Researchers out of the University of Florida have recently released findings in the PLOS ONE journal describing the increase in seashell loss in popular beaches and the effects that such actions are having on the local ecosystems.
Main author, Michal Kowalewski, focused his study on the Llarga Beach in Barcelona, Spain as the area experienced a 70 percent decline in mollusk shells during the peak summer season. The seashell removal, which occurs when tourists take them as souvenirs, is not signifying any serious environmental changes as of yet, however scientists are stating that the issue should not be overlooked as a variety of marine wildlife are being displaced by these actions.
Since a variety of marine wildlife rely on shells for protection, birds for nests, and the beach for stabilization, a possible remedy to the unintended consequences removing shells presents is to limit the amount of shells tourists can collect at any given time.

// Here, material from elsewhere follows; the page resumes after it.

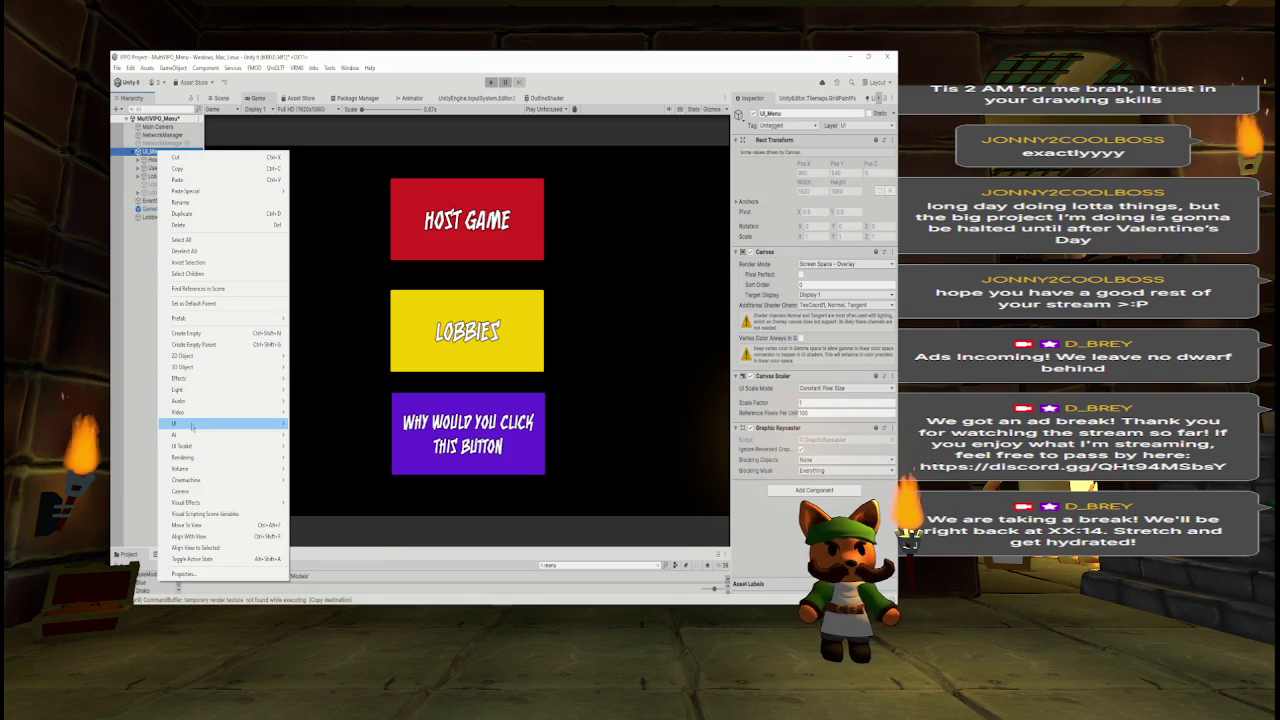
pyautogui.moveTo(195, 423)
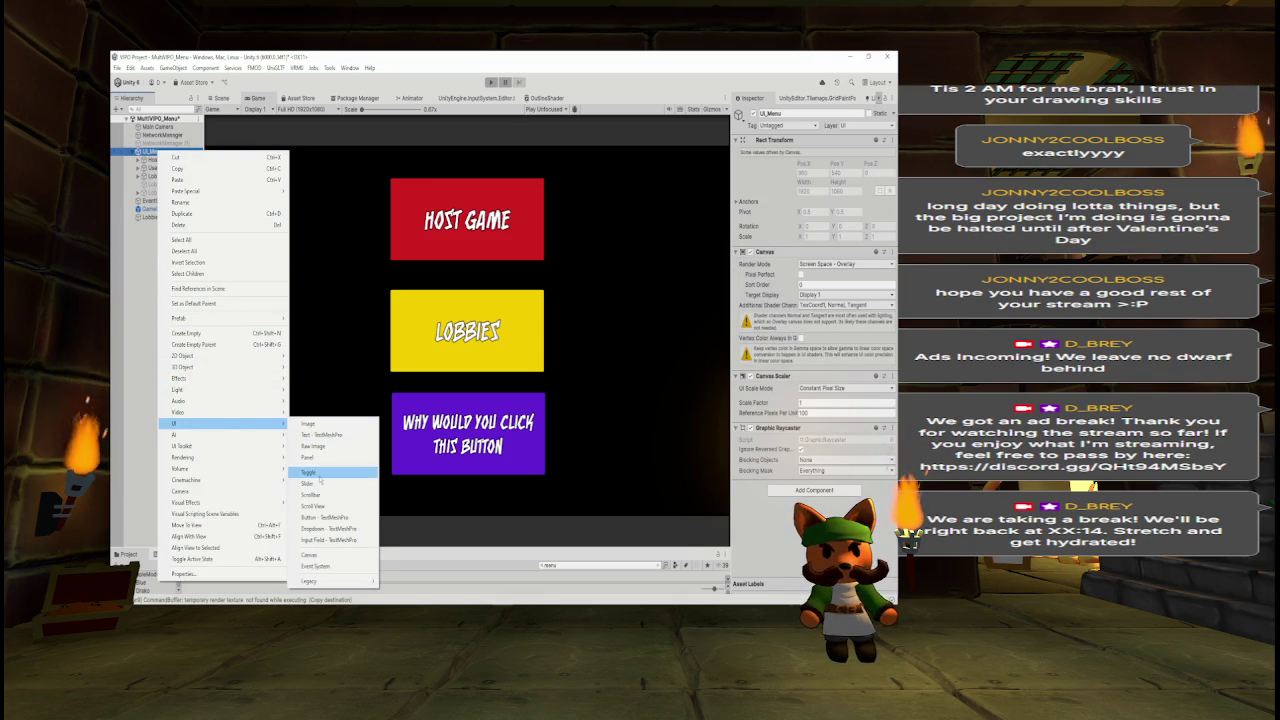
pyautogui.click(318, 473)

With these restrictions in place, such a drastic change to the local ecosystem would not occur and wildlife would not be as affected.
As spring break approaches and many plan their trips to beaches nationwide, the importance of curbing the loss of seashells has become incredibly important. Hopefully, the new findings will lead many tourists to change their traveling habits and choose other souvenirs that will not negatively impact the local areas. This way, not only will the travelers be happy but the environment and its inhabitants as well.